5. How do you measure success?

ANS: First and foremost, success is very relative and subjective. And each one of us has a free hand in setting up ‘our’ criteria. For me, it’s the people and the lives I have impacted. It applies beautifully at both professional and personal levels.

Professional – if I have managed to build a strong community on social media, built and nurtured relationships, helped people make the right business decisions with respect to their requirements, helped my team be at their productive and creative best, I have succeeded.

Personal – as a mother of a 5-year old boy, I have made it my mission to make him sensitive to his environment, empathetic to everyone’s needs, and, most importantly, raise him in the most gender-neutral way as possible. For other young people his age, I conduct (free) storytelling sessions to impart values and make that behavorial shift we also love to wag out tongues about but do little for. If I have managed to influence my boy and a bunch of kids a teeny tiny bit – my job here is done. 

6. Any specific advantages and disadvantages of being a woman professional?

ANS: I have never put myself or anyone else in a box, especially that’s labelled with ‘gender’. Women are biologically different from their male counterparts. It’s just that.
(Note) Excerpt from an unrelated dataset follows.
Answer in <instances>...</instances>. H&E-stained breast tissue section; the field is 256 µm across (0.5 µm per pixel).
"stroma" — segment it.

The sooner we embrace that, the faster the needle can move on gender acceptance at the workplace or outside. It’s a privilege to be a working mother/ wife/ daughter/ daughter-in-law and the other roles I take on. You get the best of both worlds – yes, it’s tough to balance it, but not impossible.

PS: The role of family and an ecosystem, in general, men included, is critical in making diversity and equity be more than just buzzwords, and cannot be understated!
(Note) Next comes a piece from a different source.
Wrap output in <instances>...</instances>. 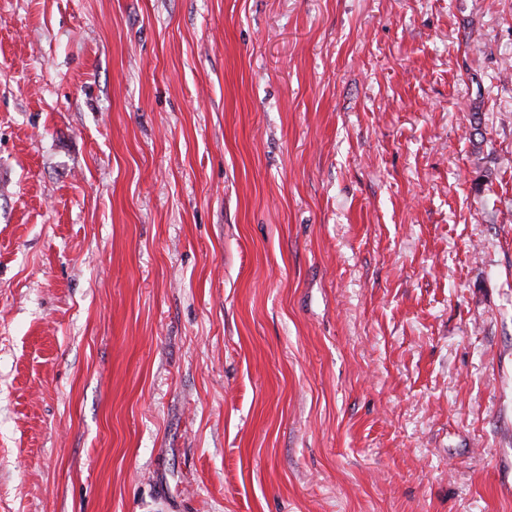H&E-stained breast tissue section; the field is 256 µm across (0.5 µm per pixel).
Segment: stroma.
<instances>
[{"label": "stroma", "instance_id": "35a3bbf8", "mask_svg": "<svg viewBox=\"0 0 512 512\" xmlns=\"http://www.w3.org/2000/svg\"><path fill=\"white\" fill-rule=\"evenodd\" d=\"M0 512H512V0H0Z\"/></svg>", "mask_w": 512, "mask_h": 512}]
</instances>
7. Can you give us insight into your responsibilities and challenges at work?

ANS: My key role at UpsideLMS is to not just bring about marketing outreach, increase brand footprint, be a growth hacker and all the niceties that the AVP-Marketing title endows you with. But beyond this too, a key responsibility I take very seriously is to make our brand as authentic and relevant to the people inside as it is to the external audiences.

I wouldn’t term them as challenges, but being a small, self-funded and fast-growing company we have to work with limited budgets and resources (that’s not equivalent to limited thinking – those are very different things!) which keeps me on my toes and neurons in my brain constantly firing. 

8. What are the most common mistakes novices make and your advice to avoid them?

ANS: I would consider myself a novice in so many areas still! Michelle Obama said this famously in her book, ‘Becoming’ – “Becoming is never giving up on the idea that there’s more growing to be done”. This is my mantra and also my 2 cents to the younger lot who are in this mad haste to reach someplace, achieve something, be someone. Only if we started enjoying our journey, our struggles, our victories and our ever evolving selves – we would be so much more fulfilled and truly happy.

9. Which female role model inspires you the most and why do you look up to her?

ANS: I don’t idolize anyone in particular, but I am inspired by Michelle Obama, Indra Nooyi and Oprah Winfrey. That these women leaders are women of color is pure coincidence. Talent and good intent doesn’t have a religion, a region or a gender.  I like them individually for their key traits, but if I had to draw a commonality across them all – it would be their ability to stand up for the truth, lend voices to the supressed and, most importantly, be their authentic selves – women, mothers, rape victims, all of it bared and proud!

10. What are the three most important lessons that you have learnt in your journey?

ANS: I have had and continue to have so many learnings and lessons. If I had to cherry-pick, it would be the below three:

  • Don’t go after fancy titles, seek role fulfilment instead.
  • Work-life balance is not about dedicating yourself to one thing for a fixed set of hours and switching to another for the rest. It’s embracing the seamless flow of one into another.
  • Never quit learning, even when you think you have achieved it all!